MATERIAL SHOWN:

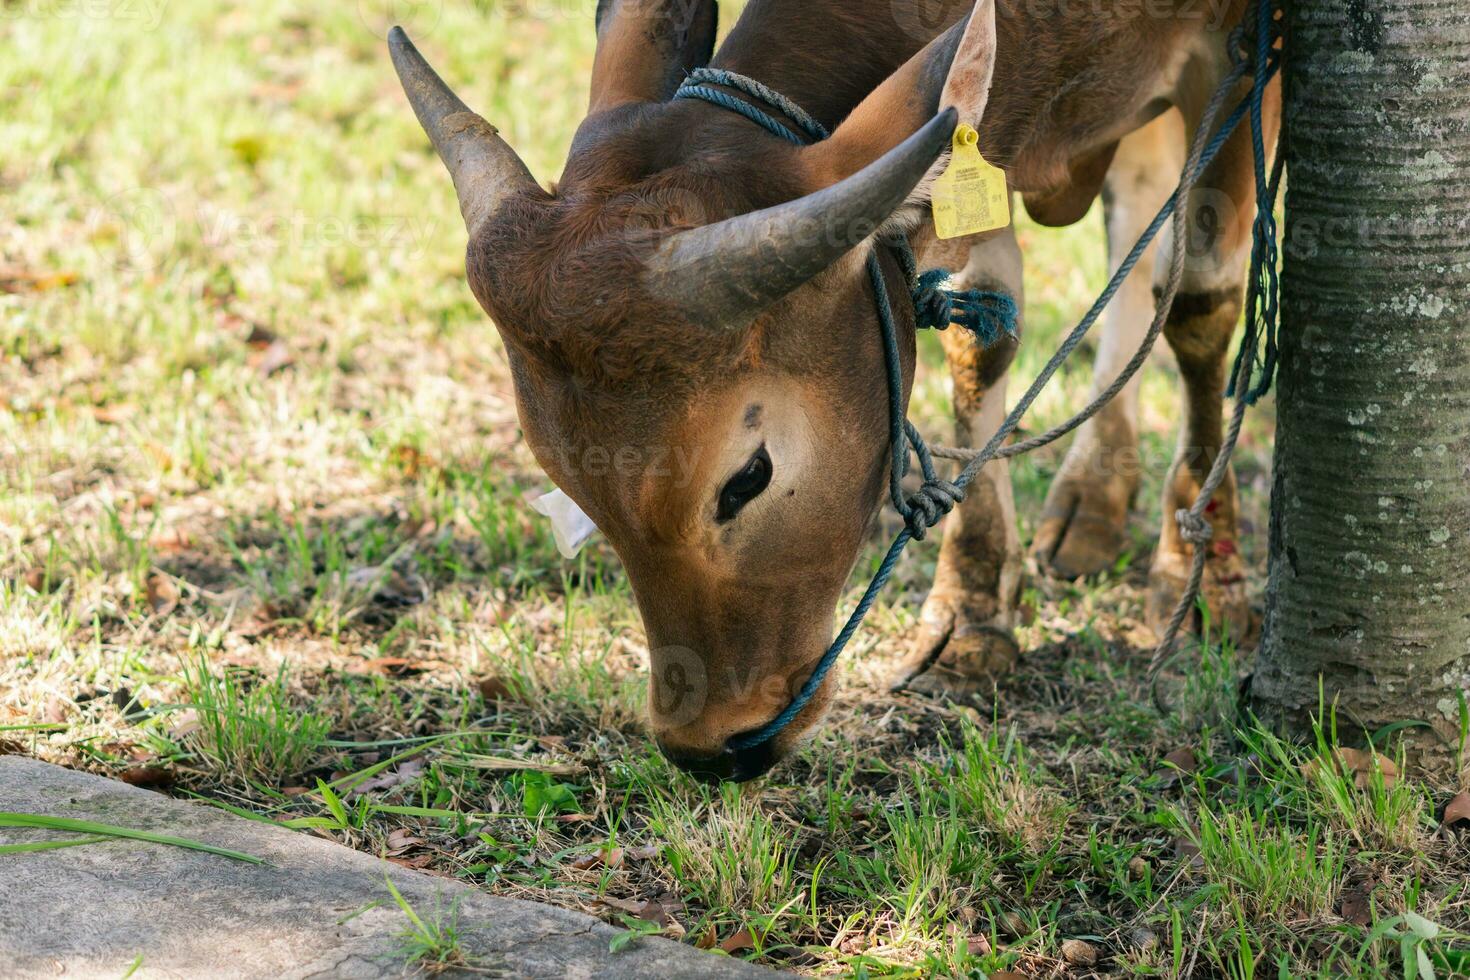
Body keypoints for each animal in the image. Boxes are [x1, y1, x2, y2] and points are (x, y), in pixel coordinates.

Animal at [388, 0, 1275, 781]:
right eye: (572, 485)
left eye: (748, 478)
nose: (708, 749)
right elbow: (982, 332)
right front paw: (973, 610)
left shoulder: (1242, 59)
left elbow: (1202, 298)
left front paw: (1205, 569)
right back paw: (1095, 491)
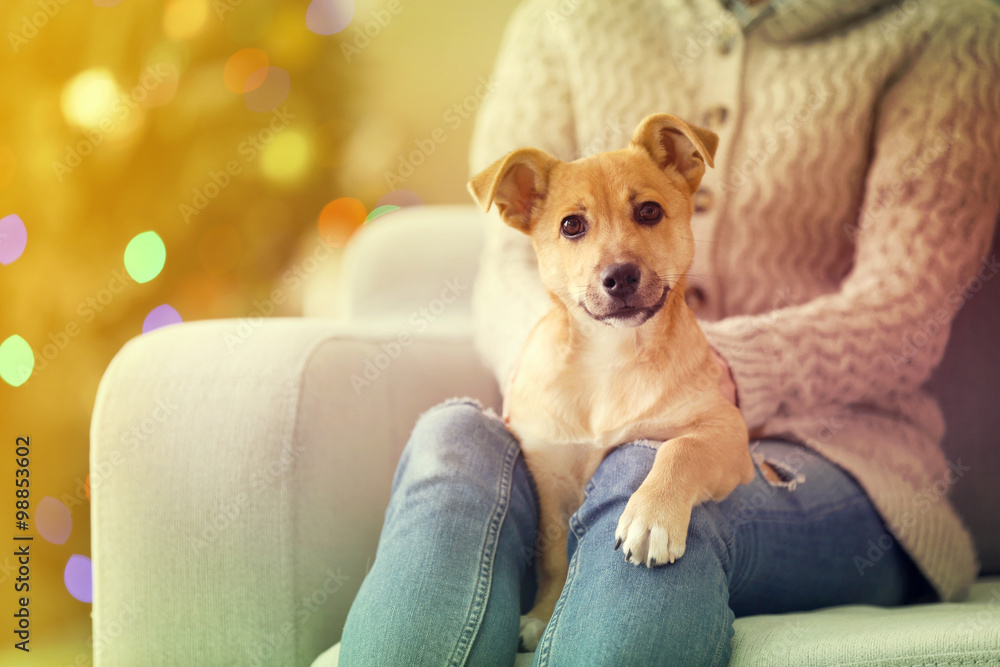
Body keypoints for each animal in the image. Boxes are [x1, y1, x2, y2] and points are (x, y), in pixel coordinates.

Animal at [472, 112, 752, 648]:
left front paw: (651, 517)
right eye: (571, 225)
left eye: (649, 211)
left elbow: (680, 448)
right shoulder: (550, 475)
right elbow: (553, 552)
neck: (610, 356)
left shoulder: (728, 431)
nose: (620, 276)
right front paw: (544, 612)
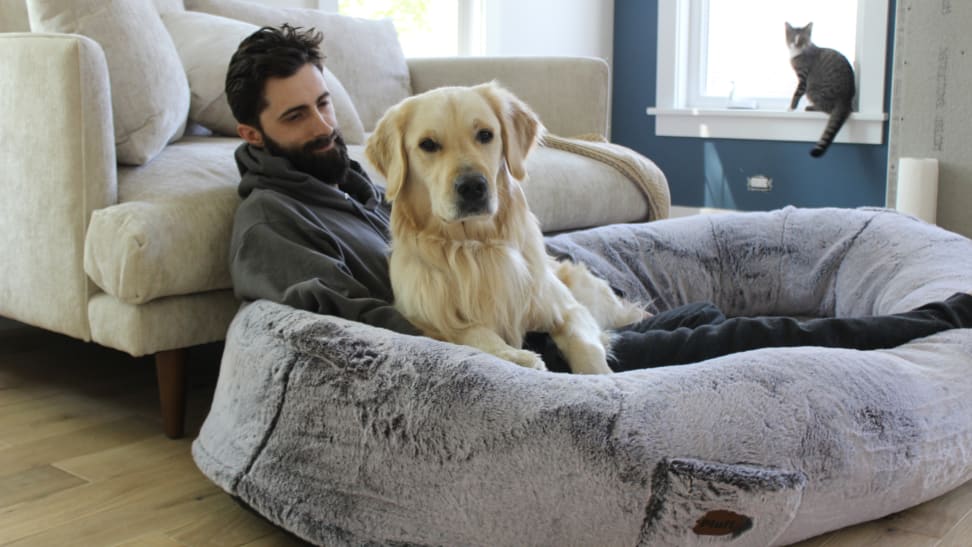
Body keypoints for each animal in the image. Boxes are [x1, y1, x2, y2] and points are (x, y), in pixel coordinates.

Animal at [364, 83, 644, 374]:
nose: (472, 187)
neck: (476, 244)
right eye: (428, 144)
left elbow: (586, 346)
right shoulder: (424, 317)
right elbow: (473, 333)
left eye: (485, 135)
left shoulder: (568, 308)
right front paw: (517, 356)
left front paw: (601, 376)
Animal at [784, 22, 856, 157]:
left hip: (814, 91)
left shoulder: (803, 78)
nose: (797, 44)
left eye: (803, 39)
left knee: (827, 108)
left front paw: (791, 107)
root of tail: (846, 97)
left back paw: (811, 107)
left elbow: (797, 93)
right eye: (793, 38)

---

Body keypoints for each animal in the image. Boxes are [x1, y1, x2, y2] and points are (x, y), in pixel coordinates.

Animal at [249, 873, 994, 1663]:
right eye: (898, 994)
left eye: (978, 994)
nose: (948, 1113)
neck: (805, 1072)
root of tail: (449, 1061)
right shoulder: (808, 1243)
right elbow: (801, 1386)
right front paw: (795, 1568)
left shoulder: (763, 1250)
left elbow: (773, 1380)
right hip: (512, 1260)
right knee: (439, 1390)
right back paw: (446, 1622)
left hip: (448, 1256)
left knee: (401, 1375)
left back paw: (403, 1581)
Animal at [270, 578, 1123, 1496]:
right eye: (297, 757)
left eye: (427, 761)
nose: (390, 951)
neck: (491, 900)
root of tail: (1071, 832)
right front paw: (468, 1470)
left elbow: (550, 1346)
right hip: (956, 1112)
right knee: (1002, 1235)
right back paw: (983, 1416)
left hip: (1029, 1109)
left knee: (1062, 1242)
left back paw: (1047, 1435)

INSTRUCTIONS TO FOLLOW:
Give the exact lines, and only those, from the line containing "right hip: (512, 1260)" through the line containing "root of tail: (1071, 832)" in the entries above.

RESPONSE TO THE EXERCISE:
right hip: (512, 1260)
right knee: (439, 1390)
right back paw: (446, 1622)
left hip: (448, 1256)
left knee: (401, 1375)
left back paw: (403, 1581)
Animal at [270, 578, 1123, 1496]:
right eye: (297, 757)
left eye: (427, 761)
nose: (390, 951)
neck: (491, 900)
root of tail: (1071, 832)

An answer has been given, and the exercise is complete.